#### Exercise aim
In the copy, keep every word of the data below and none of its pictures.

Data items
* * * * * * *

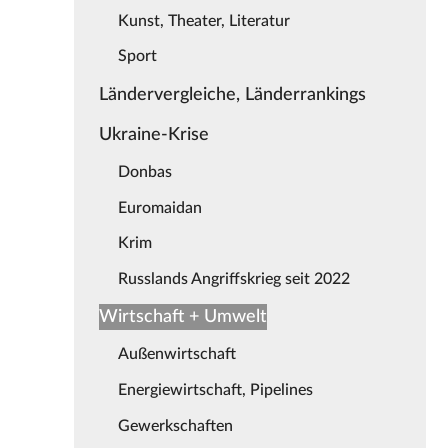
Kunst, Theater, Literatur
Sport
Ländervergleiche, Länderrankings
Ukraine-Krise
Donbas
Euromaidan
Krim
Russlands Angriffskrieg seit 2022
Wirtschaft + Umwelt
Außenwirtschaft
Energiewirtschaft, Pipelines
Gewerkschaften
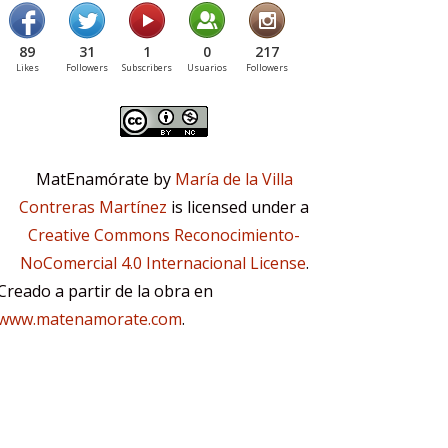
89
31
1
0
217
Likes
Followers
Subscribers
Usuarios
Followers
MatEnamórate by
María de la Villa
Contreras Martínez
is licensed under a
Creative Commons Reconocimiento-
NoComercial 4.0 Internacional License
.
Creado a partir de la obra en
www.matenamorate.com
.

* * * * * * *

#### Reply to the task
Kunst, Theater, Literatur
Sport
Ländervergleiche, Länderrankings
Ukraine-Krise
Donbas
Euromaidan
Krim
Russlands Angriffskrieg seit 2022
Wirtschaft + Umwelt
Außenwirtschaft
Energiewirtschaft, Pipelines
Gewerkschaften
89
31
1
0
217
Likes
Followers
Subscribers
Usuarios
Followers
MatEnamórate by
María de la Villa
Contreras Martínez
is licensed under a
Creative Commons Reconocimiento-
NoComercial 4.0 Internacional License
.
Creado a partir de la obra en
www.matenamorate.com
.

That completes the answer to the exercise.